Aotearoa New Zealand, b.1951

Device for Shadows and Reflection

  • 2005
  • Electric motors, brass and steel
  • Purchased, 2006
  • 300 x 2400mm
  • 2006/011

Andrew Drummond’s kinetic (moving) sculptures are art machines. They operate at the point where science and beauty meet, and often begin with ideas or materials found in nature. This work explores how light behaves when it meets a moving object, like sunlight hitting a breaking wave, or dappling the ground underneath a leafy tree.Powered by an internal motor, the sections of the long brass cylinder slowly open and close. When light hits their curved surfaces it bounces off in all directions, while small holes allow it through onto the wall behind, creating a changing, immersive environment of shadow and light.

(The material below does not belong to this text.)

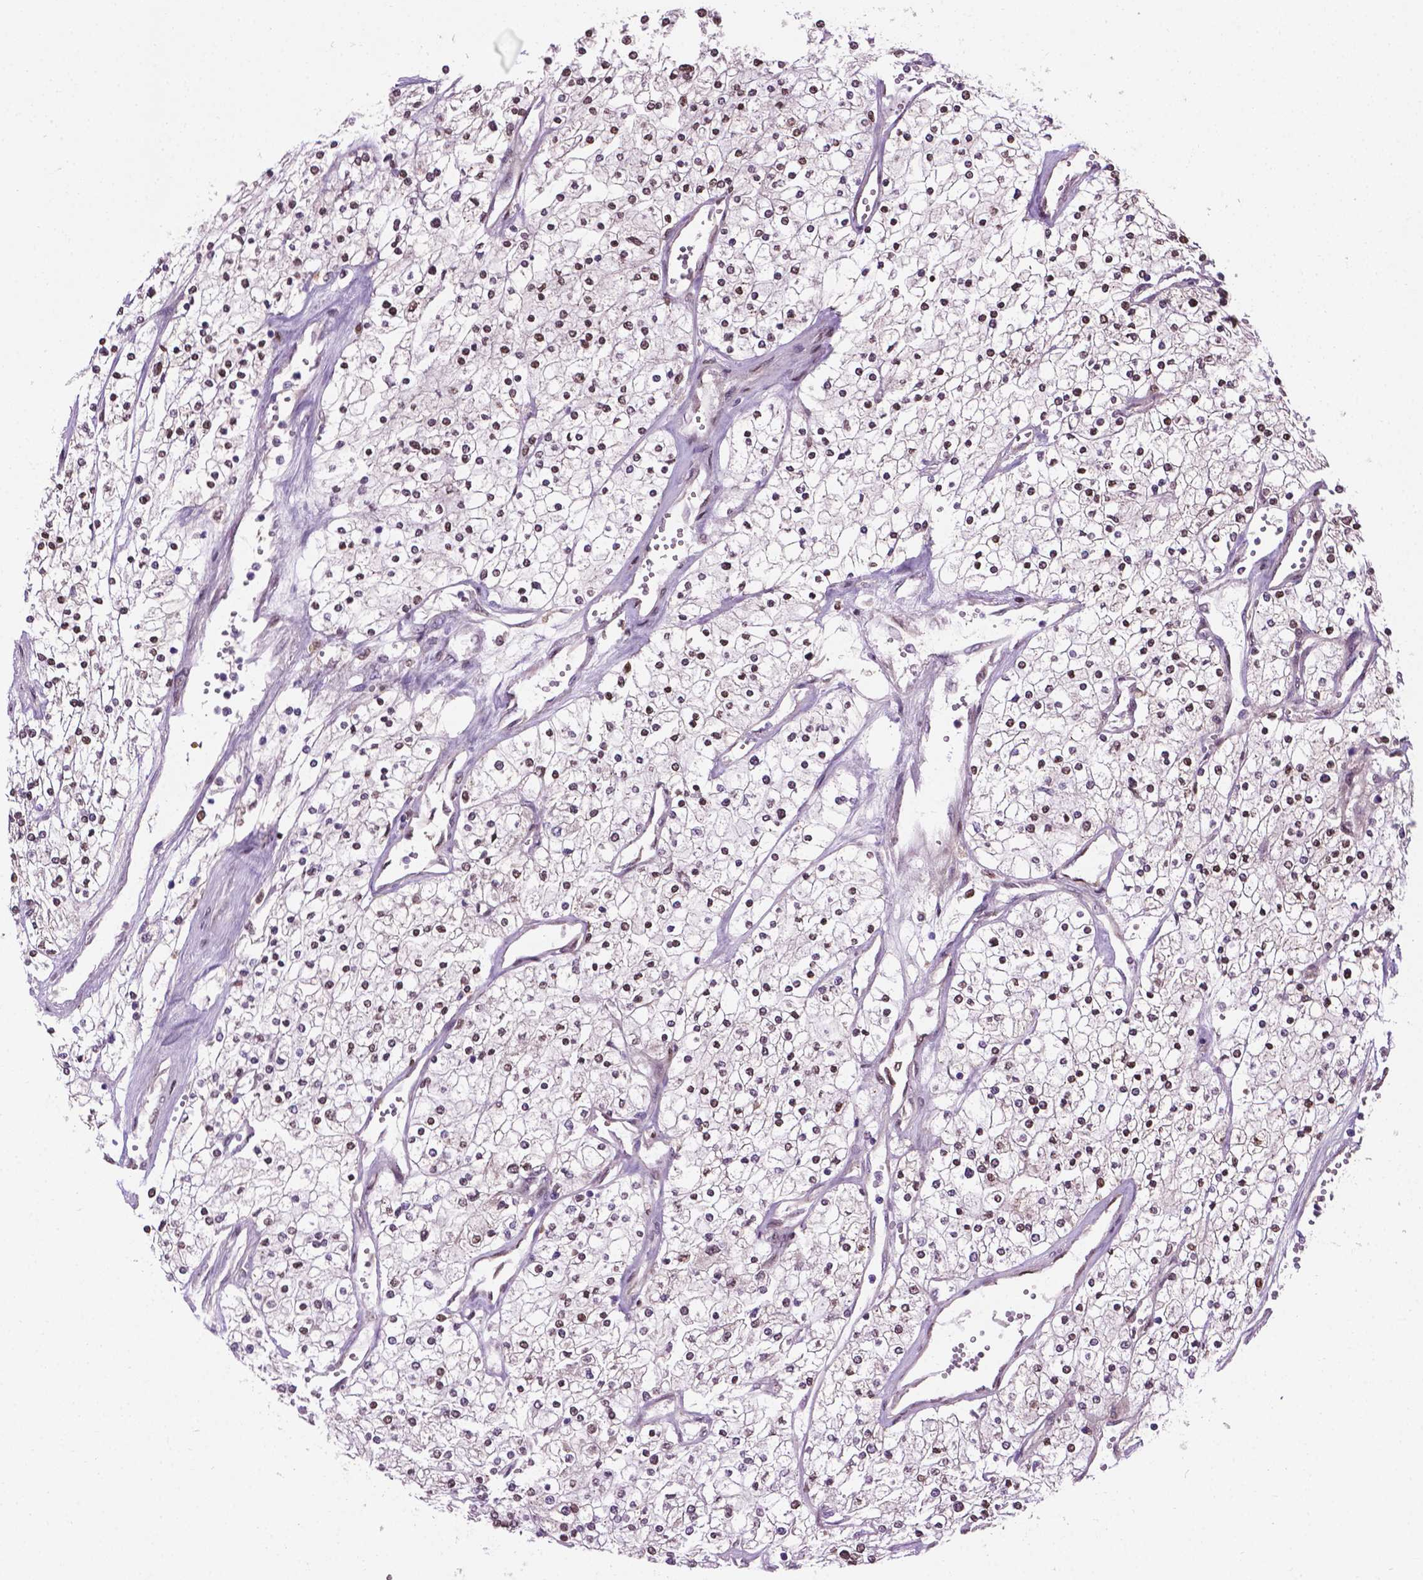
{"staining": {"intensity": "weak", "quantity": ">75%", "location": "nuclear"}, "tissue": "renal cancer", "cell_type": "Tumor cells", "image_type": "cancer", "snomed": [{"axis": "morphology", "description": "Adenocarcinoma, NOS"}, {"axis": "topography", "description": "Kidney"}], "caption": "IHC image of renal cancer (adenocarcinoma) stained for a protein (brown), which shows low levels of weak nuclear positivity in about >75% of tumor cells.", "gene": "IRF6", "patient": {"sex": "male", "age": 80}}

(Now, Then, Next: Time and the Contemporary, 15 June 2019 – 8 March 2020)

Exhibition History

earlier labels about this work
  • Device for shadows and reflection creates through mechanical counter-rotations of perforated brass sheets an ever-changing environment of shadow and light. Like beams of sunlight moving across water, musical notations or pieces of film, this kinetic device encircles and immerses the viewer as it projects its message in space.

    The accompanying photograph, Falling Water, is part of Andrew Drummond’s ongoing series of landscape imagery photographed during research trips to the West Coast over the last five years. The veiled cascade of a waterfall and glistening of rocks recall traditional landscape painting in New Zealand. Here, its lush play of light and dark with accents of magenta and yellow is achieved through an unusual application of six-colour digital printing, evoking a sense of the past with the present.

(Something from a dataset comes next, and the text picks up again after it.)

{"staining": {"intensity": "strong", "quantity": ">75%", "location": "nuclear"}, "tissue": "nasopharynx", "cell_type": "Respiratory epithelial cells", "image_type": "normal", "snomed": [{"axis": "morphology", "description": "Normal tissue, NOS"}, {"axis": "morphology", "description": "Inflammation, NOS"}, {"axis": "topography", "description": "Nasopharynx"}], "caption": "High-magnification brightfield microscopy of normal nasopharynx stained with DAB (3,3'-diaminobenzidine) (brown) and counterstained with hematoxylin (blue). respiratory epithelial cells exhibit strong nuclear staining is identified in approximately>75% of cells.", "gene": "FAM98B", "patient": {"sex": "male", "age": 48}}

    Born in Nelson, Drummond studied at Waterloo University in Ontario. He is well known for his performance art practice during the 1970s and 1980s. He has also completed several major public commissions in Auckland and Wellington. From 1992 until 2003 Drummond was senior lecturer in sculpture at the University of Canterbury. In 2006 he was appointed a Member of the New Zealand Order of Merit for his services to sculpture.